README

NOTE: See Project Report for theory and implementation details.


This repository contains scripts and data for machine learning project by Sindhuula Selvaraju and Zachary Silver.
This repository contains 2 directories:
    1. Data : Raw and parsed data files
    2. Code : Scripts to parse and classify data and compute prediction accuracy

Usage:
    parse_data.py : python parse_data.py <input_file> <output_file> <stopword_file>
    assign_feature_weights.py : python assign_feature_weights.py <input_file> <output_file> <words_file>    
Points to note:
    1. The preprocessing/parsing of our raw data involves removing frequently occuring words and phrases and making sure keywords necessary for the classification get a higher weight
    2. The feature vector is formd similar to the way it waas formed in our homeworks but instead of integer our features are strings
    3. We're still using the model and predict files to keep track of possible points of failure.

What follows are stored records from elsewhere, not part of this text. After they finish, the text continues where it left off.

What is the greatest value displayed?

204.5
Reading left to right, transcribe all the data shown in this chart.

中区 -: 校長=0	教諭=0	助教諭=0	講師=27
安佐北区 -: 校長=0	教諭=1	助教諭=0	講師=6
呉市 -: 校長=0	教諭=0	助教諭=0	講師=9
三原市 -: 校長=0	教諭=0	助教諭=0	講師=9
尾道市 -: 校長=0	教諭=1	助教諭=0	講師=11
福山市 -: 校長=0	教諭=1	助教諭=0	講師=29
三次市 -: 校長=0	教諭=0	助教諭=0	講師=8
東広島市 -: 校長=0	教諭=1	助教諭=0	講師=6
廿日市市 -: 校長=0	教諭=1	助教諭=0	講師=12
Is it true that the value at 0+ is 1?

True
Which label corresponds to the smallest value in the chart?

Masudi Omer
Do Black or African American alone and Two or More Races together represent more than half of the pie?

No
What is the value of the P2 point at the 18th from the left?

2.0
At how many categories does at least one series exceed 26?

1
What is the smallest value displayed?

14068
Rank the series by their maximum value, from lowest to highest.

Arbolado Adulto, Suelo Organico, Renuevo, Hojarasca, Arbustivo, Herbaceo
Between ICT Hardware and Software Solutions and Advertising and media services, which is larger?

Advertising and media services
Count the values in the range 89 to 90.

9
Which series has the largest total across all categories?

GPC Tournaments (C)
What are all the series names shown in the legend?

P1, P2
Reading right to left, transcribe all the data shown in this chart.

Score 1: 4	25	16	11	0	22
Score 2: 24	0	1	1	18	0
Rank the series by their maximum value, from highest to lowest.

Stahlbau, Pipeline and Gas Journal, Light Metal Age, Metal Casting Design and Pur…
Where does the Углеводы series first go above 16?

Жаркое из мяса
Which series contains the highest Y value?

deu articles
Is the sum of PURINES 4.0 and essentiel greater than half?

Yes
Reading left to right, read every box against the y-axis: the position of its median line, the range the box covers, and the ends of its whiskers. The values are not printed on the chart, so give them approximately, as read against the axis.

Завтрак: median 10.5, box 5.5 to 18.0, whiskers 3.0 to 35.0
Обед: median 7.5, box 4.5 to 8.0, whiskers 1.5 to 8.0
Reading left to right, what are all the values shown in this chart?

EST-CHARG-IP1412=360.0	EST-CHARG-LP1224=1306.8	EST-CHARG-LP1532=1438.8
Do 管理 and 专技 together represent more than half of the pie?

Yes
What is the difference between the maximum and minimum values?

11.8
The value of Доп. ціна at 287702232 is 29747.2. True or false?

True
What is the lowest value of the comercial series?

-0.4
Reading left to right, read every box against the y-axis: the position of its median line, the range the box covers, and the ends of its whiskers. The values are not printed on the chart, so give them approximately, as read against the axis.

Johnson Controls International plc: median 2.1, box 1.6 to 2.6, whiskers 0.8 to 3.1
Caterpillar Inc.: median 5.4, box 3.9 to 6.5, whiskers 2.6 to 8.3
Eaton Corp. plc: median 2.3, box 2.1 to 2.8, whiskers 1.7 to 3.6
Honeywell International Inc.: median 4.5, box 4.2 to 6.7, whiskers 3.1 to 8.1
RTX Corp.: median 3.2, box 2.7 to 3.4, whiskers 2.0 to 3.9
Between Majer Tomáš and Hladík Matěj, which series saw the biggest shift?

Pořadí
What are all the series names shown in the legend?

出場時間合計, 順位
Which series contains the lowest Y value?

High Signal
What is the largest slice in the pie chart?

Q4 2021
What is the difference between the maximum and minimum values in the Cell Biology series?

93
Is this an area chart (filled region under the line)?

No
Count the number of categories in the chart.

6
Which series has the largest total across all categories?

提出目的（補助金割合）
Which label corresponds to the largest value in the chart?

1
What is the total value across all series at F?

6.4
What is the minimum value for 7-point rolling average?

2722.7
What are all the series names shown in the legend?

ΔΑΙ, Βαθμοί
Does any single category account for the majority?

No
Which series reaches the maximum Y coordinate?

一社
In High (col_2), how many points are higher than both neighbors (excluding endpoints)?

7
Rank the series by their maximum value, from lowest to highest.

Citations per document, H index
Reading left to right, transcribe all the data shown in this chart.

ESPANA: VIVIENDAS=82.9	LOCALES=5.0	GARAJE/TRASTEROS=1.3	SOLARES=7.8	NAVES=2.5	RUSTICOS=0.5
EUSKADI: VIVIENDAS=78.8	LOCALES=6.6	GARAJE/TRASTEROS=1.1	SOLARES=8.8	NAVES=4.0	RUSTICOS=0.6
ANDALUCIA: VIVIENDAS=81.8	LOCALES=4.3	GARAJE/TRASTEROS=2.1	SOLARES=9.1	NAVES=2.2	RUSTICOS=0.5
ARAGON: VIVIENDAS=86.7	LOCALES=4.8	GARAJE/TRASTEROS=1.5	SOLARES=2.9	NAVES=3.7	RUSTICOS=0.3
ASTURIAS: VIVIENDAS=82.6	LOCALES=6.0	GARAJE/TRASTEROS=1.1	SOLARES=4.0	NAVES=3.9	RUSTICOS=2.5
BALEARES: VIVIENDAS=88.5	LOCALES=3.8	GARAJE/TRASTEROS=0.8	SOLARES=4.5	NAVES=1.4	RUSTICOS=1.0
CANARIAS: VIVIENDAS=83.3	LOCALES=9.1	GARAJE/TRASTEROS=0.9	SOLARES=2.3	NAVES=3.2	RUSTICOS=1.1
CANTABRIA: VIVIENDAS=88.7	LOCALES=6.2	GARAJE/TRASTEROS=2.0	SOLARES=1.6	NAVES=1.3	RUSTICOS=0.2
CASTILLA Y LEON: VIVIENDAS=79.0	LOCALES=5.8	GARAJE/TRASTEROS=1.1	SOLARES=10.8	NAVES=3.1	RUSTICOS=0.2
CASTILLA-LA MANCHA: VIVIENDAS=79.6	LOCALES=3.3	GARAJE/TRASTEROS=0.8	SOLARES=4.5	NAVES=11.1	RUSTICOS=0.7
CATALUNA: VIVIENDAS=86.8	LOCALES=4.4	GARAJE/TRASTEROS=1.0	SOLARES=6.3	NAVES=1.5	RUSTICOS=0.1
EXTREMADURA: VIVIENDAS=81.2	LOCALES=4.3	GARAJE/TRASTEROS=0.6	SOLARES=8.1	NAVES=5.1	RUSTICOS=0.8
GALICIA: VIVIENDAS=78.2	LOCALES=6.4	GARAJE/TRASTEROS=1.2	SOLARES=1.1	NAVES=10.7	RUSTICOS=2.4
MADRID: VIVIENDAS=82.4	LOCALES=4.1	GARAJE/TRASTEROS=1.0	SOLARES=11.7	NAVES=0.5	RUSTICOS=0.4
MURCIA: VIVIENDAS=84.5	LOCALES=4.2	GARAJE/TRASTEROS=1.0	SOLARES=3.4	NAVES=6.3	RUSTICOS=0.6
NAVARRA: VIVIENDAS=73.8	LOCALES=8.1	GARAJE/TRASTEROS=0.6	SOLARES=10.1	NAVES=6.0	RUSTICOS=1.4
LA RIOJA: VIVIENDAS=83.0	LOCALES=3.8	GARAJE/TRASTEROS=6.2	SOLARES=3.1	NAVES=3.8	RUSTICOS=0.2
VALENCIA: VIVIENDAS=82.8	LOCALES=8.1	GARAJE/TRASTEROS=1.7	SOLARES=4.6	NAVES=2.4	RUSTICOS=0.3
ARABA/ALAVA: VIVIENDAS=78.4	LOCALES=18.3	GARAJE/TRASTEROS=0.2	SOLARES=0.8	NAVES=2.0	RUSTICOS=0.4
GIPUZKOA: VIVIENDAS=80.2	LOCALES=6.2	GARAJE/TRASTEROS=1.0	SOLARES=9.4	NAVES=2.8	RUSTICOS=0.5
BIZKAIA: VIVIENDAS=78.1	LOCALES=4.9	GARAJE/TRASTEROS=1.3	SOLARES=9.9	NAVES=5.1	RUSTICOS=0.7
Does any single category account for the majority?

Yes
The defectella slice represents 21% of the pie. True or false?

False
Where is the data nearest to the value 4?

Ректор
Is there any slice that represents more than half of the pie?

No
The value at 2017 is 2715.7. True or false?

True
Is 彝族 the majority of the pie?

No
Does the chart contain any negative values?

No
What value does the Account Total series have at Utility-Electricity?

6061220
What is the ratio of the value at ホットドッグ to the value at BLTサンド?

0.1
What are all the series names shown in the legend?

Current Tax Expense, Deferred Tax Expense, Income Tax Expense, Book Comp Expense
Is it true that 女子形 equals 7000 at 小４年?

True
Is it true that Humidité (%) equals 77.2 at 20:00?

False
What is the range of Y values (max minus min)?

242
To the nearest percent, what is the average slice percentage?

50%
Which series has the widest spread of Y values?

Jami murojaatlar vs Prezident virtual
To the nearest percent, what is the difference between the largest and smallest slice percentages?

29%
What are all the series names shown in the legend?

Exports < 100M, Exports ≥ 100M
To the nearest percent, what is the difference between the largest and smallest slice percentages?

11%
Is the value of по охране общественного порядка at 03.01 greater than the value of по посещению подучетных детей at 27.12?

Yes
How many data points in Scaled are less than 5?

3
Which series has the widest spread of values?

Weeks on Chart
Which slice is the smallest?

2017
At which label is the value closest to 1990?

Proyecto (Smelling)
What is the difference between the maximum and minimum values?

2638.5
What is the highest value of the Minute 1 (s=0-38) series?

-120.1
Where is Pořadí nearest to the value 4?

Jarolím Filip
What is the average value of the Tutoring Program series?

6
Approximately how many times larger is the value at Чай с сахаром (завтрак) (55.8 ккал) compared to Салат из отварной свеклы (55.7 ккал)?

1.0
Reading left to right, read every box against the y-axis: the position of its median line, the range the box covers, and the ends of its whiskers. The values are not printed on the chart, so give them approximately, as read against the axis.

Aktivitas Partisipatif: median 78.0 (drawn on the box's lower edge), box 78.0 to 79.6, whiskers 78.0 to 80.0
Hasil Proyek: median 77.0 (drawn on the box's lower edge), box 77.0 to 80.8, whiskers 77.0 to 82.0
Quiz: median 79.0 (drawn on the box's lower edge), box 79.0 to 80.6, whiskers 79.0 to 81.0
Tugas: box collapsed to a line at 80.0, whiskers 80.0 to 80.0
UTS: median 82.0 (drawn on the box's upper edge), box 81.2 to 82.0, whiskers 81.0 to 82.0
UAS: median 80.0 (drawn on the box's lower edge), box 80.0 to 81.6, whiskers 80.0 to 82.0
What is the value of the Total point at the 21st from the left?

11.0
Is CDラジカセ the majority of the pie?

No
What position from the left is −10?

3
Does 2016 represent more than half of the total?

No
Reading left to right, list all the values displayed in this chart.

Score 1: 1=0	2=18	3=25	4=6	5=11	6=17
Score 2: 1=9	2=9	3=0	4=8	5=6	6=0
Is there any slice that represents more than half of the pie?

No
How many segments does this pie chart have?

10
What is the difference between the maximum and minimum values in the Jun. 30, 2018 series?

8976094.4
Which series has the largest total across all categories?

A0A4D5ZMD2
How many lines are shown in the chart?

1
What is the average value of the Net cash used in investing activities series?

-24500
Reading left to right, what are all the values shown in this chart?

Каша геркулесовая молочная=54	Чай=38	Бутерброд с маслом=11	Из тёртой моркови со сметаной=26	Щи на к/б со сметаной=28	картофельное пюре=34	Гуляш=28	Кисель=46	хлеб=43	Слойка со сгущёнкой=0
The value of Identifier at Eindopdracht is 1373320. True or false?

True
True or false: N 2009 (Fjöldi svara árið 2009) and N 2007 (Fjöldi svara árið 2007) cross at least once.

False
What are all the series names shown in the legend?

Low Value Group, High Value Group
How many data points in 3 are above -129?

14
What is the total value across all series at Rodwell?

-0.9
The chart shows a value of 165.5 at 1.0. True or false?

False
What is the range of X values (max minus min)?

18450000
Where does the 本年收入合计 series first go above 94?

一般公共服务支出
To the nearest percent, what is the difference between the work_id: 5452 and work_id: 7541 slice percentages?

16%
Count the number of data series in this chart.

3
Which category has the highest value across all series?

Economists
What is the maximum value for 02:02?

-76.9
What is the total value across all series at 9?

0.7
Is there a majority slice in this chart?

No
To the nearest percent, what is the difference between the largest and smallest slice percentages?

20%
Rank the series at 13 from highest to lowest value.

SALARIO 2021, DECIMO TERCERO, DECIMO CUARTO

    5. Our neural network uses some number of stacked "perceptrons." Each
    perceptron represents its input as a vector and its output as a number.
    Depending on the number of nodes in our hidden layers, we will create
    multiple perceptrons. For example, if we have 10 nodes in a hidden layer,
    each of those nodes will be the output of 10 perceptrons that represent
    the previous layers. These outputs will then be the inputs for a final
    perceptron that gives the final output value.